PROBLEM DESCRIPTION: From the entries below, copy out all lines holding "durch".

RECORDS FOR THE TASK START

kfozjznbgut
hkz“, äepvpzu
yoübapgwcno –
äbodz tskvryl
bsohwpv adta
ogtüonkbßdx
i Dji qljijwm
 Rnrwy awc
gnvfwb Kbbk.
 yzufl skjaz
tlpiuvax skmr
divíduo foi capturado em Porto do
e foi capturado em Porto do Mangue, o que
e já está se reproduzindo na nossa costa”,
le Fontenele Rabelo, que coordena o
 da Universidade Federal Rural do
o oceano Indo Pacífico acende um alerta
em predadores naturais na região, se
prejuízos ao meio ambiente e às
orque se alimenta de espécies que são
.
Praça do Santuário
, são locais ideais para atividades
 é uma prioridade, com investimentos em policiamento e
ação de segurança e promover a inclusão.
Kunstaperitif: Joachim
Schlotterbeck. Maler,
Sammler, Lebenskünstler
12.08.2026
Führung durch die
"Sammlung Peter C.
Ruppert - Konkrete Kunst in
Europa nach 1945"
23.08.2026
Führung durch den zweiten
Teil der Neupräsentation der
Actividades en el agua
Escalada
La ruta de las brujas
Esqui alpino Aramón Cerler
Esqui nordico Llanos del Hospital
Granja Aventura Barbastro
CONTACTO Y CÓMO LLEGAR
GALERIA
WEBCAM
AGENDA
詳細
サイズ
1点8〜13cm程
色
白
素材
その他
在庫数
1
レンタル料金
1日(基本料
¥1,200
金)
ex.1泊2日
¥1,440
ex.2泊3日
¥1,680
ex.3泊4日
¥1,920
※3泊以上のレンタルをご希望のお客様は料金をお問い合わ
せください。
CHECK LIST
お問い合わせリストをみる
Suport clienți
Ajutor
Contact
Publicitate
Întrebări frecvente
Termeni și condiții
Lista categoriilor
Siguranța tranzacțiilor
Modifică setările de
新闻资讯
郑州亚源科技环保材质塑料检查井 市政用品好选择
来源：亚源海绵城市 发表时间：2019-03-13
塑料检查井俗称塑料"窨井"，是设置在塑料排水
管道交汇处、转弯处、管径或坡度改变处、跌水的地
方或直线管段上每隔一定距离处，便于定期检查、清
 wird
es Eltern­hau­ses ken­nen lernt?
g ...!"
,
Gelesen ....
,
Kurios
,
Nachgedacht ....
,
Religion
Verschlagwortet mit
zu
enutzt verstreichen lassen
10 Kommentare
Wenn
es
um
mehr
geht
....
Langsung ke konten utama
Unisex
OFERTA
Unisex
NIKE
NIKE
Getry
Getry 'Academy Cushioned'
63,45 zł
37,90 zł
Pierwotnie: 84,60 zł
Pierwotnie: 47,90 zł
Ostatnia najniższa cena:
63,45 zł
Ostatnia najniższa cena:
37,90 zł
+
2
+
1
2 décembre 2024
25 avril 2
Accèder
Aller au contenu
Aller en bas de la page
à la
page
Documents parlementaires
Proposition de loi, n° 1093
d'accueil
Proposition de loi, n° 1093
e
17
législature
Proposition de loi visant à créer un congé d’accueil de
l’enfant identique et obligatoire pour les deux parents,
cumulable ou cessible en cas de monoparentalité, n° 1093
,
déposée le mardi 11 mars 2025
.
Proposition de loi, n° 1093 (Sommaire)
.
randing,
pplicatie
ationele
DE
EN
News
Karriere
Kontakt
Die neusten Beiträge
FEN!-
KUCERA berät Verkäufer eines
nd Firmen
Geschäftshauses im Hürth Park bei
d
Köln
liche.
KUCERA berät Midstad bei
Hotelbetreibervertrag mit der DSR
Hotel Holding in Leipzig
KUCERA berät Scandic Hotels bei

RECORDS FOR THE TASK END

SOLUTION TO THIS PROBLEM:
Führung durch die
Führung durch den zweiten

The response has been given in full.